As its title suggests, Prophecy Revisited is an expanded remastered reissue of recordings which first saw the light of day as Prophecy (ESP-Disk, 1975). Recorded live at the Cellar Café in NYC on June 14th 1964, by the stellar trio of Ayler on tenor sax, Gary Peacock on bass and Sunny Murray on drums, the ten tracks here capture Ayler during an intense period of activity which produced many albums including such highly-praised releases as this trio's Spiritual Unity, and Spirits Rejoice by a quintet. In the 90's, disillusioned with ESP-Disk, Sunny Murray issued an expanded version of Prophecy on a double album entitled Albert Smiles with Sunny (Live) (InRespect, 1996); although that album's track titles and durations differ somewhat from those on Prophecy Revisited, this release has remastered sound and — by omitting one alternative take — fits everything on one CD. One thing is certain, the remastering makes it sound far better than past releases of this music.
Where the original album had two versions of "Ghost", this album adds a third, entitled "Ghosts" but featuring the piece's distinctive head; to the original version of "Spirits", this one adds a brief reprise of its head to close the album, and it also adds a second version of "Wizard" to the original. Where some reissues are padded-out with uninspiring "previously unissued" takes, that certainly is not the case here.
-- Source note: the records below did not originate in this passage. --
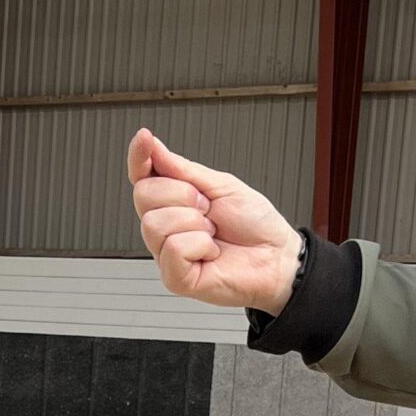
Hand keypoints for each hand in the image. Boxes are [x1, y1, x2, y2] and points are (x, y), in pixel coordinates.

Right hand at [127, 128, 302, 310]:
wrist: (277, 256)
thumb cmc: (254, 225)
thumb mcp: (221, 185)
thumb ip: (184, 169)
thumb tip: (155, 148)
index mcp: (173, 201)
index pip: (142, 176)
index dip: (139, 156)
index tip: (144, 138)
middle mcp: (165, 226)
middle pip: (143, 195)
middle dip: (182, 194)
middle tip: (207, 207)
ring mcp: (166, 253)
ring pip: (154, 223)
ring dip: (194, 222)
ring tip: (211, 232)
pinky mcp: (175, 278)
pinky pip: (173, 249)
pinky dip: (200, 245)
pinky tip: (210, 252)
Although the versions begin in similar ways, after that the trio takes them down very different paths which are fascinatingly distinct. Most of all it makes riveting listening to hear the different solos which Ayler himself delivers. His playing style was always an amalgam of influences — including church music, military band music, R'n'B — but these takes demonstrate that Ayler himself was the lynchpin that tied them all together in a unique, unrivalled way. And in Peacock and Murray, he had tuned-in sidemen who followed and supported his every move. As an Ayler album, this one is hard to fault and practically impossible to better. Essential.